======== Document text

In recent years, the concept of self-care has been popularized and is often associated with ideas of how people should look after themselves, such as taking a hot bath, going for a walk, doing yoga, or getting a massage. Encouragement to engage in self-care abounds and is largely targeted at women.

Webb (2021) argued that self-care “has been diluted and commodified, untethered from the political” (p. 101). As Orgad and Gill (2022) highlighted, the relationship between self-care and ‘white wellness’ is privileged in that the ability to care for oneself and one’s access to self-care resources (e.g., health insurance and benefits, fashion, lifestyle indulgences, and vacations) continues to be radically unequal. Audre Lorde attempted to call attention to this violent and oppressive culture — one that dictated how women should behave — by insisting that she and other marginalized women mattered and that they were worthy of care (Kisner, 2017).

Situated Within Educational Leadership Theory and Practice

For Foucault (1997), self-care involves not just physical health but also the cultivation of the self in ways that resist authoritarian forms of leadership. This includes practices of self-examination, reflection, and transformation aimed at challenging established modes of thought and behaviour. In essence, self-care becomes a form of resistance and a means of creating new forms of subjectivity that are not wholly determined by external powers.

Foucault (2002) argued that ethics should not be understood as a set of universal moral principles but rather as practices through which individuals shape their own ethical selves, which involves a continual process of self-examination and transformation, guided by the goal of achieving greater freedom and autonomy. Not surprisingly, Foucault’s work has been linked to continuing education and lifelong learning as an ethic of self-care (Rosetto & Doro, 2021).

In the context of higher education leadership, one can draw parallels between Foucault’s ethic of self-care and concepts of free inquiry, intellectual independence, and academic freedom. In Technologies of the Self, Foucault (1982) stated: “To put one’s freedom to use and thereby experience it as something other than a static condition: ‘what is ethics if not the practice of freedom?’” (p. 28). Foucault frequently cited educational institutions as sites where normalization occurs, thus calling attention to the need for educational leaders to critically examine institutional structures that inhibit resistance to these norms.

Truth in Academia

Mourad (2017) drew attention to the challenges that exist in Western higher education institutions in his essay on Social Control and Free Inquiry. Specifically, he highlighted the limitations of criteria used to validate what is accepted as truth in academia. For example, he noted the dominant preference for the scientific method and quantitative methods, works published in English, reductionistic approaches to knowledge-creation, and “highly localized or specialized topics that present a precise approximation of reality” (p. 332). Calls for decolonizing research methodologies have been occurring for decades (Smith, 2023), yet systems are slow to change.

Much like the ethics of critique and discomfort, educational leaders who follow an ethic of self-care are motivated to attend to their relationship with the truth. Foucault (1990b) perceived ‘coming to know’ as a philosophical activity fundamentally oriented to the care of the self, for truth, he believed, is pursued in philosophy for its own good and the sake of ethical development. It would, therefore, be unethical to blindly follow the rules.

================
======== Data records

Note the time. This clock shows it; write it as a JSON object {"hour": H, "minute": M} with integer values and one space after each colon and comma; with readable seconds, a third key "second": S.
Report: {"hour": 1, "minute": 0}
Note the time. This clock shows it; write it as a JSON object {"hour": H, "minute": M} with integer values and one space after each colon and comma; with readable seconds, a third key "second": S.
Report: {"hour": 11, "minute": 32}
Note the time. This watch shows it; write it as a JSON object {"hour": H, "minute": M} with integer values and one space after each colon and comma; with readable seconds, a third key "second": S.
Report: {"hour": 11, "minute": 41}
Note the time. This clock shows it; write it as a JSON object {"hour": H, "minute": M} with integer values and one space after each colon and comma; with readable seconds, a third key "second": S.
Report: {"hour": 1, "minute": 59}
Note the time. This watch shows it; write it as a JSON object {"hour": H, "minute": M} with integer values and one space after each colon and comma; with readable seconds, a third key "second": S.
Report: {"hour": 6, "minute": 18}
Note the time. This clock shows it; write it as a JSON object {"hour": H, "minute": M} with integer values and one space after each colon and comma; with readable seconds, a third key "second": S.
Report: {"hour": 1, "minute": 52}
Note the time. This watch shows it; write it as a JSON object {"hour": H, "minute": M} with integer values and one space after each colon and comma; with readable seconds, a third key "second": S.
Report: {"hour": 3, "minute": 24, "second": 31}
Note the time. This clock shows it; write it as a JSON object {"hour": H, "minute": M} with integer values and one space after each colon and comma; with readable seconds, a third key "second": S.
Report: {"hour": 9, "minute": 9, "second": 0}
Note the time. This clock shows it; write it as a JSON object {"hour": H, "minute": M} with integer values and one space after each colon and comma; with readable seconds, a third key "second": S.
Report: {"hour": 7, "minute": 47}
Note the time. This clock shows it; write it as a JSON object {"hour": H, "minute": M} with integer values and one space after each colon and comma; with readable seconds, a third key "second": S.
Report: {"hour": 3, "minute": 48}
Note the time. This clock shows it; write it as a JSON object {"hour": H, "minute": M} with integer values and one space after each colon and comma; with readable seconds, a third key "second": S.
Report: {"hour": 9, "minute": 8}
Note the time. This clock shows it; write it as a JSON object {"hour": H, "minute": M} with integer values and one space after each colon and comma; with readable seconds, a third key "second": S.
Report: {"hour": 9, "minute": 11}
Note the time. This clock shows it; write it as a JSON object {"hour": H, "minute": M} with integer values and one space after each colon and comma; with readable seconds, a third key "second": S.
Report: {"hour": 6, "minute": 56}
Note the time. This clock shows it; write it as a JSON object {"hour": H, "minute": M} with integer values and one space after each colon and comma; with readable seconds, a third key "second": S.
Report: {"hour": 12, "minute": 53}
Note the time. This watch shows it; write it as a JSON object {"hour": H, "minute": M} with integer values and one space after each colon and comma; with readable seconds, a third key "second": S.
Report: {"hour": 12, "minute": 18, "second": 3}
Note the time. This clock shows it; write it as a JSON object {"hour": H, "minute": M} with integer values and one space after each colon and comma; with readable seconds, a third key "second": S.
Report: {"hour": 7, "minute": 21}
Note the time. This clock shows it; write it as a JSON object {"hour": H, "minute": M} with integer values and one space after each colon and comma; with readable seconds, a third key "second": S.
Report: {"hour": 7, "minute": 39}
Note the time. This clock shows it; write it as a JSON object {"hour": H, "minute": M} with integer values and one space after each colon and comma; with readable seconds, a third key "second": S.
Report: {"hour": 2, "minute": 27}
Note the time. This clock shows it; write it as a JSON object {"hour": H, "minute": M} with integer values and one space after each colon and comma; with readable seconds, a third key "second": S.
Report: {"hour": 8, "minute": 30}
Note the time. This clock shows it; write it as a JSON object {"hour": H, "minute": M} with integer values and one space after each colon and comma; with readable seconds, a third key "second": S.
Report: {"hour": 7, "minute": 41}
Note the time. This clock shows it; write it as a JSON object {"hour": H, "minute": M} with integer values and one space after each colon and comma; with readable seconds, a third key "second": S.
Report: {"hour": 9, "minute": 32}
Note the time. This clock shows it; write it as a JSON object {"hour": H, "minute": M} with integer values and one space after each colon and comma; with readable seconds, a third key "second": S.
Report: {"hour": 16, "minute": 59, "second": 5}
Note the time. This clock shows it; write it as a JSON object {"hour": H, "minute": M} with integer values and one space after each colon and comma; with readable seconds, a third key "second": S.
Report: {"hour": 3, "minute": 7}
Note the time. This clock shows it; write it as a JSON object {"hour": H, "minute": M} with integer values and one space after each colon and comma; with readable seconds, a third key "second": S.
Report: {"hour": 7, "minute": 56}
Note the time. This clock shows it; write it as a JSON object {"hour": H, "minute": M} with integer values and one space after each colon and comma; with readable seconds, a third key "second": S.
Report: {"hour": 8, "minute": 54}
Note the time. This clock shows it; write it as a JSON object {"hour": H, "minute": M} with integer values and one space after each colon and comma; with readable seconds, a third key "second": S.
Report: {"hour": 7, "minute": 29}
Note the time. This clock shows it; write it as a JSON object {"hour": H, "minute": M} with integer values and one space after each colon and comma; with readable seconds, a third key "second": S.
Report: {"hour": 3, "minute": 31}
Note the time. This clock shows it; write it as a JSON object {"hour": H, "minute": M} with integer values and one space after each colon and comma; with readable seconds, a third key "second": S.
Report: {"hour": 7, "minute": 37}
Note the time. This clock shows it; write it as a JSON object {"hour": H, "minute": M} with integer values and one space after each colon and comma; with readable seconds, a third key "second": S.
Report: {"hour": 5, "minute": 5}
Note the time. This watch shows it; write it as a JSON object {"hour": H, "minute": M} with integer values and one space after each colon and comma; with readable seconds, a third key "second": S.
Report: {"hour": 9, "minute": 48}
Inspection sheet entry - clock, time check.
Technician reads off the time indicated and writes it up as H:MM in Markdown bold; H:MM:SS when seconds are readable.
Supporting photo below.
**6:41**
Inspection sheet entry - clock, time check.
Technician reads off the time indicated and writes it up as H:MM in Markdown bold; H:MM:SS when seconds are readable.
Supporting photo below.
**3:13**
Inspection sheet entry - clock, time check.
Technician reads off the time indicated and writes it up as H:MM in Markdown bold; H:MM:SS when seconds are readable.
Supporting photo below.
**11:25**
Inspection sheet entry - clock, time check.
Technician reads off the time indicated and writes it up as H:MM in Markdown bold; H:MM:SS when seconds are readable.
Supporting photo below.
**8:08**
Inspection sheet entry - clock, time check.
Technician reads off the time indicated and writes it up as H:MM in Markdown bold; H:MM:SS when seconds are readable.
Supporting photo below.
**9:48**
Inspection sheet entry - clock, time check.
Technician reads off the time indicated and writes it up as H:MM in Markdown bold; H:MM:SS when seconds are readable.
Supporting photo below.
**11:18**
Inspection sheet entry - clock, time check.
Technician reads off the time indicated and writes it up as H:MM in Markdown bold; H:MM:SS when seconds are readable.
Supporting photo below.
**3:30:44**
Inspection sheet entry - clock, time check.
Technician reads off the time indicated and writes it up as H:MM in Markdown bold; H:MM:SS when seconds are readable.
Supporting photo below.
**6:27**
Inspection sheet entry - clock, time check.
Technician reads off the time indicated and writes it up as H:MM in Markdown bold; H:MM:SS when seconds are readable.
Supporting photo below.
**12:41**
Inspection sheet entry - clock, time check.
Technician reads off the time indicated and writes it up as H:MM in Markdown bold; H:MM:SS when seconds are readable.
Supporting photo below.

================

- Objectives:
1. In the self-care text, whom did Audre Lorde insist mattered and were worthy of care?
2. Carry the self-care text forward from its last sentence.
The lines stand apart from the self-care text as separate material.

- Answer set:
1. She insisted that she and other marginalized women mattered and were worthy of care.

2.
However, leaders must avoid imposing their beliefs on others; instead, they should encourage their colleagues to engage in similar processes of free inquiry, draw their own conclusions, and uphold the principles of academic freedom. Foucault (1985) was particularly distressed by external forces that “try, from the outside, to dictate to others, to tell them where their truth is and how to find it, or when it works up a case against them in the language of naive positivity” (p. 9). Thus, ethical leadership, from this perspective, is not about telling others what to think but rather creating an environment that promotes freedom of thought.

Benefits of Ethic

Foucault described the ethic of self-care as an ‘aesthetic of existence,’ or living one’s own life as a work of art — an ongoing process of self-creation and making oneself and one’s life beautiful (Webb, 2021). This process is linked to liberation and resistance against domination and oppressive power structures. By caring for oneself, Foucault argued, individuals can resist the normalization of behaviours and ideas imposed by societal norms.

Astell’s insights into the ethic of self-care are particularly salient today, with society’s obsession with one’s physical appearance, clothes, and beauty. Social media and entertainment have long defined women according to their appearance. However, from Astell’s perspective, beauty as a defining feature of women’s virtue will never be empowering, regardless of whether women feel good doing so (Webb, 2021). This philosophical viewpoint gives leaders tools to begin to unpack misogynistic beliefs and practices.

Building on Astell, Foucault, Lorde, and Ahmed’s interpretations of self-care, leaders can work to create communities and ethical friendships to collectively enact resistance and transformation.

Drawbacks of Ethic

Throughout this chapter, numerous critiques of Ancient Greek and Foucauldian interpretations of the ethic of self-care were identified. Notably, they ignore the risks that women, particularly racialized women, Indigenous, and queer scholars face in their pursuit of free inquiry and practice of decolonial pedagogies and research methodologies. Constantly fighting systems that were designed to oppress can lead to compassion fatigue, vicarious trauma, loneliness, and burnout (Bamonti et al., 2014; Beddoe, 2013; Lewis & King, 2019).

Lorde (1988) critiqued Foucault’s concept of self-care, particularly in the context of marginalized individuals. While Foucault advocated for self-care as a form of resistance against oppressive power structures, Lorde argued that for marginalized groups, self-care alone is not enough. She believed that true liberation and empowerment required collective action and solidarity. She emphasized the importance of self-care as a political act, but she also stressed the need for community support and systemic change. She believed that individuals should not be solely responsible for their well-being in the face of societal injustices. Instead, she called for a more holistic approach that included both self-care and collective action to challenge and change oppressive systems.

Similarly, Sara Ahmed who, in 2014, wrote a blog post titled Self-care as Warfare argued that:

In directing our care towards ourselves we are redirecting care away from its proper objects… And that is why in queer, feminist and anti-racist work self-care is about the creation of community, fragile communities, assembled out of the experiences of being shattered. We reassemble ourselves through the ordinary, everyday and often painstaking work of looking after ourselves; looking after each other. This is why when we have to insist, I matter, we matter, we are transforming what matters. (para. 39)

Ahmed (2014) challenged neoliberal forms of self-care that hold individuals personally responsible for their emotional well-being; without institutional protections, she argued, the act of self-care can become political warfare, with women topping the list of casualties. From this perspective, the ethic of self-care, to be fully realized, is a relational process, requiring us to not only look after ourselves but to look after each other.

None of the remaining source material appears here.